Late last week, news broke that the Trump administration was planning to order grid operators—via “emergency measures” under the auspices of the U.S. Department of Energy—to buy electricity from struggling coal and nuclear power plants in the name of national security and reliability. Apart from those who would directly benefit from such unprecedented federal intervention into the nation’s electricity markets, the industry’s reaction was swift and negative in opposition.
There is no emergency or national security threat emerging from the energy transition that justifies this measure. Rather, an alternative narrative is emerging that should be considered by the Administration as part of its broader efforts to bolster the economy: the energy transition should not be viewed as a threat to the few, but rather a massive opportunity for a wide swath of the economy. Investors from Berkshire Hathaway to Softbank & Saudi Arabia to the current U.S. Department of Energy clearly see the opportunity and job creation benefits that the energy transition presents. The results of the Xcel Colorado all-source process firmly establish that ratepayers can save millions while converting the fleet from coal to a mix of solar, wind, natural gas and storage. Like Thomas Edison’s radical light bulb, utility-scale renewable energy represents the evolution of the electric system. The Dow Jones Industrial Average has succeeded through placing bets not on the technologies of the past but on disruption and innovation. The transition and economy are thus intertwined.
The sector’s galvanization against the move has made from an impressive (and surprising) list of united bedfellows: the American Petroleum Institute, Advanced Energy Economy, American Council on Renewable Energy, American Wind Energy Association, Energy Storage Association, Natural Gas Supply Association and Solar Energy Industries Association, among others.
“A policy to spend billions of dollars keeping uneconomic power plants afloat, while trying to put clean and affordable solar on the sidelines, is not a recipe for economic success,” noted Christopher Mansour, vice president of federal affairs for Solar Energy Industries Association. “Energy experts across a range of industries, within the federal government and in academia have agreed that this sort of effort will create a bloated power sector deploying outmoded technologies. We urge policymakers to again block this ill-advised effort to keep plants running that most electric utilities have already decided to abandon, and for good reason.”
The idea that emergency measures in the form of billions of dollars in subsidy borne ultimately by taxpayers in their utility bills over the next two years are needed to prop up grid reliability and security are, not surprisingly, just a façade to save a failing corner of the market. Study after study—from CAISO to PJM to ERCOT—find no risk to grid reliability arising from coal’s demise at the hands of natural gas, energy efficiency and flat demand, and the rise of solar and wind renewable energy.

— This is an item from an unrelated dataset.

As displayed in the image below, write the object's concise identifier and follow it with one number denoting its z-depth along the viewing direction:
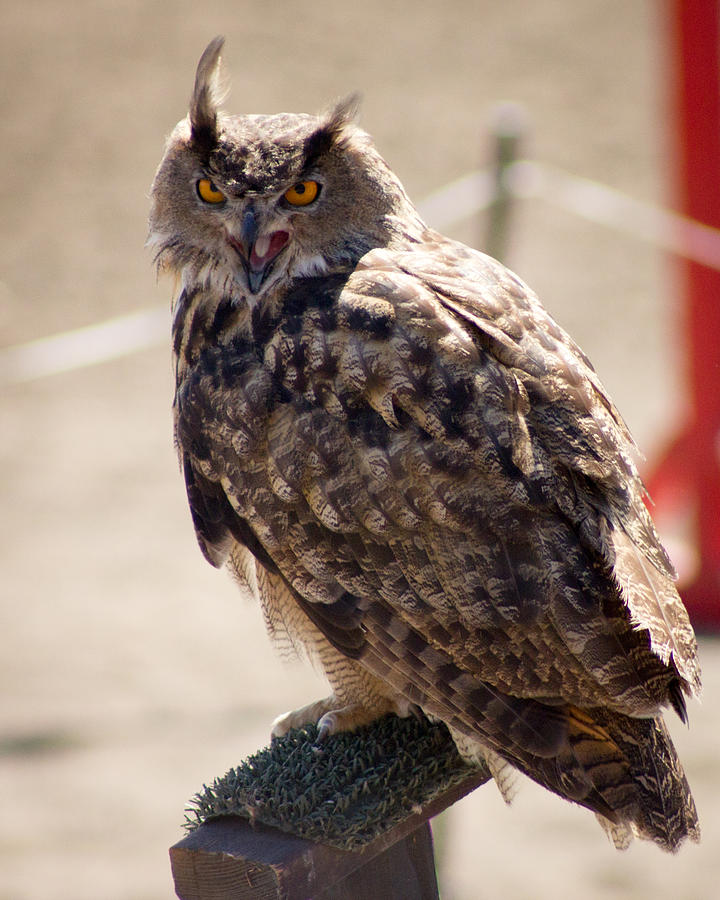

While such studies are important, we can also look to real-world examples for confirmation. In the U.S., those states and regions with the highest percentages of renewable energy have maintained their grid reliability, even as the generation mix has evolved significantly. Meanwhile, in Europe countries such as Denmark, Germany and others—whose grid mixes include far more renewables than the U.S.—boast significantly better grid reliability. It’s almost as if reliability has nothing to do with on-site fuel supplies, but rather sustained investment in flexible, resilient transmission and distribution systems.
The Trump administration’s latest attack on clean energy is unlikely to have long term ramifications. It could, however, have short-term impacts that will ripple throughout the industry. Customers will bear billions of dollars of additional costs for electricity supply to support uneconomic coal- and nuclear-fired generation. Other generators could find themselves less economic and thus struggling to avoid bankruptcy in the face of artificially distorted market economics. And plans to replace retiring coal-fired generation with cost-competitive, cleaner solar, wind, natural gas and other resources could be delayed.
We here at Coronal Energy remain undeterred in our own mission to seize the opportunity that the energy transition presents: Powering a Cleaner Grid. We’ve been around solar long enough to see it weather proverbial storms and other market interventions, from the planned phase out of the Investment Tax Credit to the current administration’s imposition of tariffs on imported solar modules.
If solar has shown us anything in recent years, it is its ability to demonstrate a different kind of resilience: a continual evolution and forward march to become ever more cost competitive; to supply ever more reliable, clean generation to the grid mix; to pair with other technologies such as energy storage to expand its capabilities and grid value; and to be a central component of the largest companies’ core economic strategies. That’s the long-term trajectory. In the short term, we remain united with our colleagues across the industry to oppose the administration’s current harmful, unnecessary actions.